------ BRONFRAGMENT ------

Er zijn uiteraard andere factoren die het helpend gedrag van een persoon beïnvloeden, zoals persoonlijkheid of eerdere ervaringen met noodgevallen, maar Latané en Darley zijn er in geslaagd aan te tonen dat het aantal omstanders dat (men denkt dat) aanwezig is, bepalend is voor het helpend vermogen.
Rook in de kamer experiment
Een ander onderzoek van Latané en Darley. Zij plaatsten proefpersonen óf alleen in een kamer óf met twee andere deelnemers. Deze andere deelnemers waren eigenlijk acteurs. Er werd de deelnemers gevraagd een vragenlijst in te vullen. Langzaam werd er rook de kamer in gelaten, een teken van brand in een andere ruimte. Wanneer de proefpersonen alleen in de ruimte zaten, meldde 75% het aan de proefleiders, maar wanneer zij naast twee andere deelnemers geplaatst waren die gewoon doorgingen met de lijst invullen, meldde maar 10% het. Ook hangt de reactietijd van de deelnemers af van het aantal andere mensen in de kamer: hoe meer mensen er aanwezig waren, des te langer het duurde voor de proefpersoon actie ondernam.
De vijf denkstappen voor hulp bieden
Men doorloopt 5 denkstappen voordat zij hulp bieden. Deze denkstappen zijn:
- Opmerken van een noodsituatie
- Interpreteren van een noodsituatie
- Verantwoordelijkheid nemen (dit gebeurt sneller wanneer je alleen bent)
- Besluiten hoe je gaat helpen
- Hulp bieden
Wat kan er mis gaan tijdens deze denkstappen, waardoor een persoon geen hulp biedt?
- Te veel stimuli. Denk aan een drukke stad met veel lawaai. Men kan hierdoor een noodsituatie minder snel opmerken. Ook kan te veel met jezelf bezig zijn het opmerken van een noodsituatie in de weg staan.
- Ambigue situaties kunnen het interpreteren van een noodsituatie lastig maken. Is dit stoeien of een serieus gevecht? Ook lastig voor veel mensen is norm of family privacy. Men aarzelt vaak wanneer er ruzie/geweld optreedt tussen familieleden. Een ander fenomeen dat zorgt voor verhindering van stap twee is pluralistic ignorance. Dit zorgt ervoor dat iedereen naar elkaar kijkt en afwacht tot iemand ingrijpt, waardoor de groep verlamd raakt door besluiteloosheid.

------ RUWE GEGEVENS ------

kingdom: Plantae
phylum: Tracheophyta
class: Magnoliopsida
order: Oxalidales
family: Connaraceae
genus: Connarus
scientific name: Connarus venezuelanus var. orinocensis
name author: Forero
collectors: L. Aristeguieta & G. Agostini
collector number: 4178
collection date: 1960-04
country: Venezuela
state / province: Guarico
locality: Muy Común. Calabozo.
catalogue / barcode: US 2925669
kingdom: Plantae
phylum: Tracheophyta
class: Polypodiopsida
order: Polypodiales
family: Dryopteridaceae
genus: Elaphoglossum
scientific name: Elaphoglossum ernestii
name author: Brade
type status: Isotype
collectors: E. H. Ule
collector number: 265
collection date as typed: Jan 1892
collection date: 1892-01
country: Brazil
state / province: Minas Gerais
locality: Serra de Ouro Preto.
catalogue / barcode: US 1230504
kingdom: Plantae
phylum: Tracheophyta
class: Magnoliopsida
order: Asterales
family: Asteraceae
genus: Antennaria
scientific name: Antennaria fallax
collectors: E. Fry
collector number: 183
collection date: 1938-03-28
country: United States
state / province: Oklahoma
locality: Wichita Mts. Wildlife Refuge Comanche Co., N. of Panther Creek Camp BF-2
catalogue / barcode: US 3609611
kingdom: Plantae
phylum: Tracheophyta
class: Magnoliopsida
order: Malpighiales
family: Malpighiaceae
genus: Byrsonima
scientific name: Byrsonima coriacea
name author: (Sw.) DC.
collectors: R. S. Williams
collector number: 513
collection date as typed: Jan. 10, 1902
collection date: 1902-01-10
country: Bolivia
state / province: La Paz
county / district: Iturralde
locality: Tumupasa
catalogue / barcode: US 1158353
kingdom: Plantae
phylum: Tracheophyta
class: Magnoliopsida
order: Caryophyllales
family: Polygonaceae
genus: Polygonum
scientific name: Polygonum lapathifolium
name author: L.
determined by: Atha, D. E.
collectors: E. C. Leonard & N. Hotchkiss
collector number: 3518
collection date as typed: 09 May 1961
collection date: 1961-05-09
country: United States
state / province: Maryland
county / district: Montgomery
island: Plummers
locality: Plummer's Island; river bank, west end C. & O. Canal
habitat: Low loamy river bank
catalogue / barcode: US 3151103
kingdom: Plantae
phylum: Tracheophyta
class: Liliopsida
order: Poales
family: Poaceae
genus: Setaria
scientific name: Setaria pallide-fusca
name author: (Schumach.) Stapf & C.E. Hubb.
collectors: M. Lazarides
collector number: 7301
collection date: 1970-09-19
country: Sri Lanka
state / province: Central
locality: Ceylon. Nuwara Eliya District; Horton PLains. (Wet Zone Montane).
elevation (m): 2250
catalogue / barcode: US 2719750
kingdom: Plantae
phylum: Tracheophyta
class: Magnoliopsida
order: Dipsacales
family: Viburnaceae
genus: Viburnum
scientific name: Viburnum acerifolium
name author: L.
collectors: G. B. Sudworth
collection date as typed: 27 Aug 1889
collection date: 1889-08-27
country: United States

------

> [TE MAKEN OPGAVEN]:
1 > Beantwoord de volgende vragen over de tekst over helpend gedrag.
(a) Wie waren de twee andere deelnemers in het rookexperiment eigenlijk?
(b) Welk percentage van de proefpersonen meldde de rook toen zij alleen in de kamer zaten?
(c) Wat is de vierde van de vijf denkstappen voor hulp bieden?
2 > Zet de tekst over helpend gedrag voort na de laatste zin.

> [DE UITKOMSTEN]:
1 >
(a) Acteurs.
(b) 75%.
(c) Besluiten hoe je gaat helpen.

2 >
- Bij het nemen van verantwoordelijkheid speelt één factor een belangrijke rol: diffusion of responsability. Zodra er andere mensen in de buurt zijn, heeft men de neiging de verantwoordelijkheid op hen af te schuiven: "Iemand anders zal vast beter weten wat er moet gebeuren in deze situatie".
- Bij het besluiten hoe er hulp geboden moet worden, speelt bevoegdheid een belangrijke rol. Heb je een EHBO-diploma? Dan zul je sneller zelf te hulp schieten (direct intervention), maar je kunt ook 112 bellen, omdat je zelf niet bevoegd bent (detour intervention). Beide zijn goede manieren van helpen.
- Wat het daadwerkelijk helpen van het slachtoffer nog in de weg kan staan, is audience inhibition. Dit is de angst om af te gaan voor een groep mensen. "Wat nou als het niet echt een noodsituatie is? Misschien is het een grap en ben ik de enige die erin trapt".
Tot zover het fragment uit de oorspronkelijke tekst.